Christmas and the "Slaughter of the Innocents" - Why Tell It?
Then Herod, when he saw that he had been tricked by the wise men, was in a furious rage, and he sent and killed all the male children in Bethlehem and in all that region who were two years old or under, according to the time which he had ascertained from the wise men. Then was fulfilled what was spoken by the prophet Jeremiah: "A voice was heard in Ramah, wailing and lamentation, Rachel weeping for her children; she refused to be consoled, because they were no more."
Matthew 2: 16-18
The recent horrific killings of 20 first grade children and 6 caring adults in Newtown, Connecticut, right before the last Sunday of Advent devastated their families, broke the heart of our entire nation, and called the attention of everyone who has access to information - even so briefly - to the unfathomable grief of a little town in a country known supposedly for the fierce protection of its children.
It provoked profound self-examination in many souls, myself included, and wrenched our eyes toward a portion of the birth and infancy narrative of Jesus that is seldom preached on or lifted up during this season of great gladness and celebration. Yet right next to the first chapter of Matthew where the birth of Jesus is told, is the narrative of King Herod's edict to massacre all male children below the age of two - known ignominiously in biblical literature as "the slaughter of the innocents - in his evil pursuit of destroying "he who has been born King of the Jews." Chapter two begins with the cause of Herod's fear, when the wise men from the East (a learned class in ancient Persia) shows up in Jerusalem looking for the infant Jesus so they may come and worship him, "When Herod the king heard this, he was troubled, and all Jerusalem with him; and assembling all the chief priests and scribes of the people, he inquired of them where the Christ was to be born."
His evil intent led him to concoct a deceitful deal with the wise men, asking them secretly to tell him where they will find the infant Jesus so that he "too might worship him." If not for a dream which warned the wise men not to return to Herod, Jesus would have been killed as an infant.
It has caused me some sleepless nights since the Newtown massacre to realize that it took such a horrific incident to cause me to come to terms with the realization that I have often overlooked a theme that is an integral part of the birth and infancy narrative of Jesus - that the great proclamation and mystery of our faith, that God chose to lovingly become like us by joining our humanity in the form a son, is told matter-of-factly alongside a story of great evil in the world. I can't remember the last time I heard a sermon or read anything from anyone during Christmas about this jarring juxtaposition of radically opposite visions of life. But then, I thought, how else can it be told why God came to save?

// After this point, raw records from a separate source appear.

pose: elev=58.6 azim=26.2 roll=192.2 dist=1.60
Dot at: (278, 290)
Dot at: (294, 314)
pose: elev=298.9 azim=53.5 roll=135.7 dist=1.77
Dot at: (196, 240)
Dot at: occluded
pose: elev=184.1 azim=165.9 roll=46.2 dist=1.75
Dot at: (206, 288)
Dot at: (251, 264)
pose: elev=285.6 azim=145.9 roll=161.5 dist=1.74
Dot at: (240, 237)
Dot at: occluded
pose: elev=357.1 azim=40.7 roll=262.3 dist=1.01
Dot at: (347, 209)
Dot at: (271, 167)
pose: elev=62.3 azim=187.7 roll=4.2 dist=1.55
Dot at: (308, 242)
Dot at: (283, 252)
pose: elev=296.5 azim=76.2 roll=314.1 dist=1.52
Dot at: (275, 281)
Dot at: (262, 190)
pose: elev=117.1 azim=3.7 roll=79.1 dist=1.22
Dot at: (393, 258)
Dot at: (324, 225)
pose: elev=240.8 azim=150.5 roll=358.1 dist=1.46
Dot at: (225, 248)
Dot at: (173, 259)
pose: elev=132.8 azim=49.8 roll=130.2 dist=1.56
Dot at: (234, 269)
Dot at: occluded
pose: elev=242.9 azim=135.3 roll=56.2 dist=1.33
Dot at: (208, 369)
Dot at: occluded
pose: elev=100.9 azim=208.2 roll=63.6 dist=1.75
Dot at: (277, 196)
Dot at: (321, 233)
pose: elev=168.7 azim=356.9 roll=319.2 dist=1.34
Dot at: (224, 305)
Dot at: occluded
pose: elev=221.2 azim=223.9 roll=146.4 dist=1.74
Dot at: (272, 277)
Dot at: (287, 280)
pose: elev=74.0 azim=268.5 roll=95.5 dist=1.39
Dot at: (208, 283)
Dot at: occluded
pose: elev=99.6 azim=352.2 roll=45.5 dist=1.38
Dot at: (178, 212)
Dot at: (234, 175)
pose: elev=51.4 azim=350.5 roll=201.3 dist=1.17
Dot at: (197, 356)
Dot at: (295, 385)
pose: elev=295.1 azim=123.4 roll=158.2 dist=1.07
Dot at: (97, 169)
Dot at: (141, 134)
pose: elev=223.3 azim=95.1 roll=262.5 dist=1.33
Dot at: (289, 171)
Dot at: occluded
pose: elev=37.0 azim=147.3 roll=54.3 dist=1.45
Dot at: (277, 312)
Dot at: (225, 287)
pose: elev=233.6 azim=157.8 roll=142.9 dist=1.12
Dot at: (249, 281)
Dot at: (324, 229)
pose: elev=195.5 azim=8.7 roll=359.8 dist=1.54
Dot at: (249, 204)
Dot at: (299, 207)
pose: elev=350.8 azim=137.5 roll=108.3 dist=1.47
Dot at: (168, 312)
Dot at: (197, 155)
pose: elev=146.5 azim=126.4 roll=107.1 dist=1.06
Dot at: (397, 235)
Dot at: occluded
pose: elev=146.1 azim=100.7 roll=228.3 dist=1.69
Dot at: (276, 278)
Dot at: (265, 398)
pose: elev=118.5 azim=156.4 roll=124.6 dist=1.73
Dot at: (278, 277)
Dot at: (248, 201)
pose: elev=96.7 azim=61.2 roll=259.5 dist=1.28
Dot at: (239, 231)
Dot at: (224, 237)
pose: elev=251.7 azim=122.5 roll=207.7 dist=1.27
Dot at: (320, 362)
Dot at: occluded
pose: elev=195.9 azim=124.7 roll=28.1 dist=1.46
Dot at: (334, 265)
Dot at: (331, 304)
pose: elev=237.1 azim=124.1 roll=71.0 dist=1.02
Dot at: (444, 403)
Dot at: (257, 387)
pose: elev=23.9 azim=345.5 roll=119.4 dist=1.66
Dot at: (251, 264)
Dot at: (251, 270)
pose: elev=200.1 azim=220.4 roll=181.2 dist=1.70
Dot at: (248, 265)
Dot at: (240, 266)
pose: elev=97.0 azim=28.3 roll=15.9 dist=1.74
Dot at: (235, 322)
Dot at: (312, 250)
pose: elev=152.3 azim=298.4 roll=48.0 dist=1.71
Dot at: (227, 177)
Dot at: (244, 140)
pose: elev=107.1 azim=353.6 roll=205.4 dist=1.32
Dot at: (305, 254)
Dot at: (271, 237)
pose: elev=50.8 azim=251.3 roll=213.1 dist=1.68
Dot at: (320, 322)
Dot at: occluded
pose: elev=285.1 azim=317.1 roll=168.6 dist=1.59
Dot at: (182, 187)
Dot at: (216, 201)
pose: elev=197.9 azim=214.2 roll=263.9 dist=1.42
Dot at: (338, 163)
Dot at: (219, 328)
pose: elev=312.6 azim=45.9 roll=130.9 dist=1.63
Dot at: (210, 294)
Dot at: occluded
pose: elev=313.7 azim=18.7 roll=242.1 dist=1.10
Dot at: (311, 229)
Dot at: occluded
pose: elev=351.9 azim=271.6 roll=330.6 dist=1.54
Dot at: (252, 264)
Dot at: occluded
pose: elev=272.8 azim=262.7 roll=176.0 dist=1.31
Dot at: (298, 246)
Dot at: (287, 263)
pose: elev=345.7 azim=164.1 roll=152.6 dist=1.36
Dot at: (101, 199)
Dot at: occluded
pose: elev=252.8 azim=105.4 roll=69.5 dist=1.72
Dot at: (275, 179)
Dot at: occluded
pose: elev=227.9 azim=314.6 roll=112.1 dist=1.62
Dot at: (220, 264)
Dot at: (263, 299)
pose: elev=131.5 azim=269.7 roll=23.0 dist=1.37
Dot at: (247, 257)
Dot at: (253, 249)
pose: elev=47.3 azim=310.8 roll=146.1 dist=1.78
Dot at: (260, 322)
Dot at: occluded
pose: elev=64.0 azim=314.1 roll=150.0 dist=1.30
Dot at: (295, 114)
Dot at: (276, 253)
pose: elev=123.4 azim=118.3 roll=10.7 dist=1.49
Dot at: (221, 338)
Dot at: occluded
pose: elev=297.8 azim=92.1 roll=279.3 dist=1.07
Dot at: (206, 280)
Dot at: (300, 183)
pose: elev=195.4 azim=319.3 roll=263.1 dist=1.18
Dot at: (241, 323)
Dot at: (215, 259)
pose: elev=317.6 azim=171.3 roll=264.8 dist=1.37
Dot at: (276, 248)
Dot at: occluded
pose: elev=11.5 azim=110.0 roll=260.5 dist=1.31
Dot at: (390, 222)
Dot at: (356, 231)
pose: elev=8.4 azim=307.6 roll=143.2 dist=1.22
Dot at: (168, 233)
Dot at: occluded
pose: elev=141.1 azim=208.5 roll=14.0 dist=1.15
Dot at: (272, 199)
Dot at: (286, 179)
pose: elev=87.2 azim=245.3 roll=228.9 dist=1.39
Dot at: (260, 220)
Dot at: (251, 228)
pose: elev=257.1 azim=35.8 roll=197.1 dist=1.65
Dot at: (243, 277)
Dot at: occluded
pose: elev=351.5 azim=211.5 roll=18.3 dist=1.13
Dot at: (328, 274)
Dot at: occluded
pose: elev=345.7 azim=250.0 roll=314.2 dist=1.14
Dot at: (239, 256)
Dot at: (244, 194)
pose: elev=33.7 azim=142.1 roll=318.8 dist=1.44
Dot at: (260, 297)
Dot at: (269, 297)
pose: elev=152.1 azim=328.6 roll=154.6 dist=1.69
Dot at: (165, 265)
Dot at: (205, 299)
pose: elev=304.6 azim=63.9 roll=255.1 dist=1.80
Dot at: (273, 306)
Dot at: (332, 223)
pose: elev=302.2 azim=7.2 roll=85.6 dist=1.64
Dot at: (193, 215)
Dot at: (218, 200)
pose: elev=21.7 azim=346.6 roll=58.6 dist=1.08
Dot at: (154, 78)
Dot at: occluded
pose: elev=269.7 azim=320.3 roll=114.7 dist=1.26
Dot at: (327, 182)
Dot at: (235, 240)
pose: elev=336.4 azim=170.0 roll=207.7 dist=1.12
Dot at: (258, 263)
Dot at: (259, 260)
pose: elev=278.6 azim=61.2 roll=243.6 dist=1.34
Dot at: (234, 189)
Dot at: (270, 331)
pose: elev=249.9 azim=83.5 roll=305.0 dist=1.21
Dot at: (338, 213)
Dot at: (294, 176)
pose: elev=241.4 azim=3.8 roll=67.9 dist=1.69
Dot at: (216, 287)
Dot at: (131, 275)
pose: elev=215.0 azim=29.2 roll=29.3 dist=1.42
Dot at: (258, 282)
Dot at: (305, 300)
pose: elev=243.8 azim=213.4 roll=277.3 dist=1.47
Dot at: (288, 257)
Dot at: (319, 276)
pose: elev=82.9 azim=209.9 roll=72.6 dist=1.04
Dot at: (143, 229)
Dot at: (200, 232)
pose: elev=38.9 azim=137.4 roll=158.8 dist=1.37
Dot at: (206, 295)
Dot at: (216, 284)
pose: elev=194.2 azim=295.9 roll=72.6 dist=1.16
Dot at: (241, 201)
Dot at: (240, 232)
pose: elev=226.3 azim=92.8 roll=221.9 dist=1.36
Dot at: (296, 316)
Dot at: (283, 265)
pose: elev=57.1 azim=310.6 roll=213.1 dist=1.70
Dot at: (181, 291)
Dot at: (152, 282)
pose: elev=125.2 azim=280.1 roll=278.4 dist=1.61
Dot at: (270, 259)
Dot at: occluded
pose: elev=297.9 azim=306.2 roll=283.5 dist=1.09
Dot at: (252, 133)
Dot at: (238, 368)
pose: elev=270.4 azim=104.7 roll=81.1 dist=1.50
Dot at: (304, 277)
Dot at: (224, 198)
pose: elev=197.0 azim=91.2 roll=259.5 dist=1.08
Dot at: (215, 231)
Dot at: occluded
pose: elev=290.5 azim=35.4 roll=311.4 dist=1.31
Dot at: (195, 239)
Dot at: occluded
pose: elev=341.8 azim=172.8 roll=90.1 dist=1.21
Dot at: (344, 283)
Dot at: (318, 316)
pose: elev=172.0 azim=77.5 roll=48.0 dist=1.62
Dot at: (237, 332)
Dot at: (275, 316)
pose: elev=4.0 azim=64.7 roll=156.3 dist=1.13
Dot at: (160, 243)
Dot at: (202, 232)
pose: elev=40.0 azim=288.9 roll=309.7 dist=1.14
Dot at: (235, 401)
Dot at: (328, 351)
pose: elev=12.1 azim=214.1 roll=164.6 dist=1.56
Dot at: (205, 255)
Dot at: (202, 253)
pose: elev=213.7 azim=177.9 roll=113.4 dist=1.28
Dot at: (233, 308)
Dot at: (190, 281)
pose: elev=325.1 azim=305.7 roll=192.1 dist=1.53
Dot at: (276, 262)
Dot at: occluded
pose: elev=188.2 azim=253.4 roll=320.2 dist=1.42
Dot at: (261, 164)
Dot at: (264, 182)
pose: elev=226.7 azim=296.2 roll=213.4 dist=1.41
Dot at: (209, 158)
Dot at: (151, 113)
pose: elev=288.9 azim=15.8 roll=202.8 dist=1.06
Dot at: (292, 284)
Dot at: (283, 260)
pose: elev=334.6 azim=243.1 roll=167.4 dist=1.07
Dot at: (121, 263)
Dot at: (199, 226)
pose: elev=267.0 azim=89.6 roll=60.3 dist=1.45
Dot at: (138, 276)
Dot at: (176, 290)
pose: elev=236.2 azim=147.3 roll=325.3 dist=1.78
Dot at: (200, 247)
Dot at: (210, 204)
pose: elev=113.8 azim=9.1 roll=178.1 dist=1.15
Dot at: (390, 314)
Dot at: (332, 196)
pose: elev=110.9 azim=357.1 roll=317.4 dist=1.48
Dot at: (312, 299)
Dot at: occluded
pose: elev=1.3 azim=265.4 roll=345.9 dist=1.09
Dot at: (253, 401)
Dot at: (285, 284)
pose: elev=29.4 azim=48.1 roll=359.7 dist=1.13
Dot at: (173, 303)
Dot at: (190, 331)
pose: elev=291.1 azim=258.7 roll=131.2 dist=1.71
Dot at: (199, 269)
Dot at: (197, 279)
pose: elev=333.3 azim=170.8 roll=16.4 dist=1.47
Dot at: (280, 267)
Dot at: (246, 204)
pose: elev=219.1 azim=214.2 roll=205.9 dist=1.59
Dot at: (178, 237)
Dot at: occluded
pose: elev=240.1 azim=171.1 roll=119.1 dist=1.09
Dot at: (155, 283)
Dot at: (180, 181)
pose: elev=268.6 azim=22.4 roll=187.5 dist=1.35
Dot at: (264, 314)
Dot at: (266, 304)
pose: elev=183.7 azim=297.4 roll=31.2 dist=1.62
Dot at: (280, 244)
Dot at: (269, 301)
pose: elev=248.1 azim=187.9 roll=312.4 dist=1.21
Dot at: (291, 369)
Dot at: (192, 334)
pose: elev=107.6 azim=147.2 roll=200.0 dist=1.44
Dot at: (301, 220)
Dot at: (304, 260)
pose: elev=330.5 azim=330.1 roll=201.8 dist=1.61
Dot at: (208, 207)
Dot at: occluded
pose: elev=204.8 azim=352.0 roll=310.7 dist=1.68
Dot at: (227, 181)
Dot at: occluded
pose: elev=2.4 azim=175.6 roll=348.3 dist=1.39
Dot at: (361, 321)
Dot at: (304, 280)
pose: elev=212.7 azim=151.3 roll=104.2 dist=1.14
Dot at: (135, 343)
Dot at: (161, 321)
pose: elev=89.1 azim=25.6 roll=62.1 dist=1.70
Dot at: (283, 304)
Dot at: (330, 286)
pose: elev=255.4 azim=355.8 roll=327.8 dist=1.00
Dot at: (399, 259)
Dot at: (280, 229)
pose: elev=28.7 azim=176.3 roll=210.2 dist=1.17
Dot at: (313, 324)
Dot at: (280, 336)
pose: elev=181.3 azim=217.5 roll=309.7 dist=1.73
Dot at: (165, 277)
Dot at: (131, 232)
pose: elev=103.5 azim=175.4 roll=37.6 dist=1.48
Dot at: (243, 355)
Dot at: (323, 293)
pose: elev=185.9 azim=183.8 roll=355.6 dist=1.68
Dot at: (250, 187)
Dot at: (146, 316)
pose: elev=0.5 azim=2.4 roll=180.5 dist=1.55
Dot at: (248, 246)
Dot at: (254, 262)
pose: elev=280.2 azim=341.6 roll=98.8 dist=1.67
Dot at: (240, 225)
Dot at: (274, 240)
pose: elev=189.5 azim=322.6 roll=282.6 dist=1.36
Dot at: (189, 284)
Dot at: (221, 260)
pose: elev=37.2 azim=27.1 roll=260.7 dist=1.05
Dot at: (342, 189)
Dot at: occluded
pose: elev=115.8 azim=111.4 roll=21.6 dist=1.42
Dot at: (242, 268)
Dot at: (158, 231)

Celebrating Christmas will never be the same for me again. That every time I think of the joyous wonder and awe of God giving an only son "in whom his fullness was pleased to dwell", I must also think at the same time of the darkness and fallenness of our world against which we still groan to overcome He is "Prince of Peace" precisely because he came to save us from ourselves, we who continue to unleash the forces of destruction and hatred that still wound the world and destroy many innocents. Away from the searing media coverage are children - innocents - who unbeknownst to us are being killed in biblical proportions to this day in the garbage dump communities of the Philippines, the Congo, Sudan, Syria, Palestine, Israel, North Korea, Ethiopia, Haiti and many other places on the planet.
God's love has overcome the forces of death, yes. But it came with a price, in the same way it came with Jesus paying the ultimate price on the cross. For us who follow Jesus, and to those who we invite to do the same, the cost of that price comes in the form of our resolve to work harder and better to to bring the light of God's love into the darkness of the world. The Holy Spirit's work of love remains unfinished in the world.
And so may the "Good News of great joy" fill your hearts and home this Christmas season, and impel our actions and decisions in the work of resisting the forces of destruction in the world, that we may sing with new and fresh meaning that verse and call to action in the great hymn, "No more let sins and sorrow grow, nor thorns infest the ground. He comes to make his blessings flow far as the curse is found!"